In [6]:
from pyspark.sql import SparkSession
from pyspark.ml.feature import Tokenizer,StopWordsRemover,CountVectorizer,NGram
from pyspark.ml.classification import MultilayerPerceptronClassifier
from pyspark.ml.evaluation import BinaryClassificationEvaluator
from pyspark.ml.tuning import TrainValidationSplit,ParamGridBuilder
from pyspark.sql.functions import UserDefinedFunction
from pyspark.sql.types import StringType

def removePunctuation(text):
    text = text.replace('.','')
    text = text.replace(',','')
    text = text.replace(';','')
    text = text.replace(':','')
    text = text.replace('ç','c')
    text = text.replace('ş','s')
    return text

spark = SparkSession.builder.getOrCreate()
textDF = spark.read.option('delimiter','\t').option('inferSchema','true').csv('datasets/movie_turkish_train.txt')
textDF = textDF.withColumnRenamed('_c0','orig')
textDF = textDF.withColumnRenamed('_c1','label')

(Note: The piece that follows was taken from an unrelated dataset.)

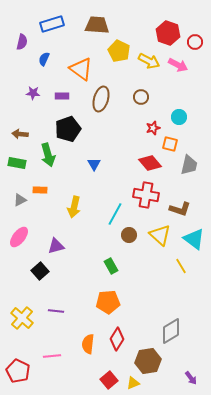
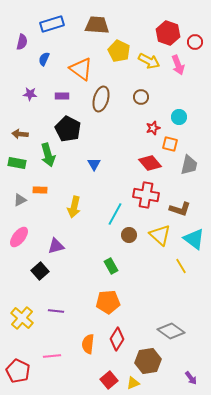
pink arrow at (178, 65): rotated 42 degrees clockwise
purple star at (33, 93): moved 3 px left, 1 px down
black pentagon at (68, 129): rotated 25 degrees counterclockwise
gray diamond at (171, 331): rotated 68 degrees clockwise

myUDF = UserDefinedFunction(removePunctuation,StringType())

textDF = textDF.withColumn('Text',myUDF('orig'))


#textDF.show()
tokenizer = Tokenizer(inputCol='Text',outputCol='tokenized')
textDF = tokenizer.transform(textDF)

trStopWords = StopWordsRemover.loadDefaultStopWords('turkish')
sRemover = StopWordsRemover(inputCol='tokenized',outputCol='removed',stopWords=trStopWords)
textDF = sRemover.transform(textDF)


ng = NGram(inputCol='removed',outputCol='ng',n=2)
textDF = ng.transform(textDF)
#textDF.show()


vSize = 3000

vectorizer = CountVectorizer(inputCol='ng',outputCol='features',vocabSize=vSize)
textDF = vectorizer.fit(textDF).transform(textDF)

textDF = textDF.select('features','label')
trainDF, testDF = textDF.randomSplit([0.75,0.25],seed=123) 

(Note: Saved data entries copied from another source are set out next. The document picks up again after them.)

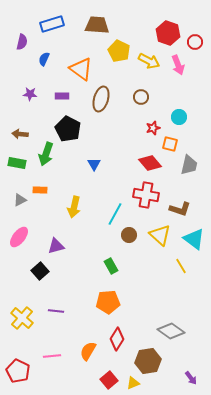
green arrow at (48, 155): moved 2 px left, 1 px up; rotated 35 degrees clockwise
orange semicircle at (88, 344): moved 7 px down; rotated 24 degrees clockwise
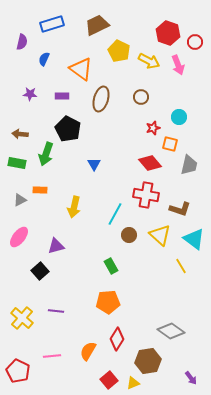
brown trapezoid at (97, 25): rotated 30 degrees counterclockwise
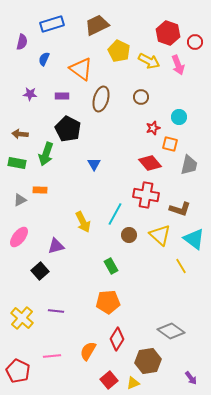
yellow arrow at (74, 207): moved 9 px right, 15 px down; rotated 40 degrees counterclockwise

mlpClassifier= MultilayerPerceptronClassifier(layers=[vSize,5,2])
model = mlpClassifier.fit(trainDF)

resultDF = model.transform(testDF)

eva = BinaryClassificationEvaluator()
successRate = eva.evaluate(resultDF)
print("Accuracy : ",successRate)
resultDF.show()

Accuracy :  0.8567498942022855
+--------------------+-----+--------------------+--------------------+----------+
|            features|label|       rawPrediction|         probability|prediction|
+--------------------+-----+--------------------+--------------------+----------+
|        (3000,[],[])|    0|[-0.1681649410330...|[0.55999450111549...|       0.0|
|        (3000,[],[])|    0|[-0.1681649410330...|[0.55999450111549...|       0.0|
|        (3000,[],[])|    0|[-0.1681649410330...|[0.55999450111549...|       0.0|
|        (3000,[],[])|    0|[-0.1681649410330...|[0.55999450111549...|       0.0|
|        (3000,[],[])|    0|[-0.1681649410330...|[0.55999450111549...|       0.0|
|        (3000,[],[])|    1|[-0.1681649410330...|[0.55999450111549...|       0.0|
|        (3000,[],[])|    1|[-0.1681649410330...|[0.55999450111549...|       0.0|
|        (3000,[],[])|    1|[-0.1681649410330...|[0.55999450111549...|       0.0|
|        (3000,[],[])|    1|[-0.1681649410330...|[0.55999450111549.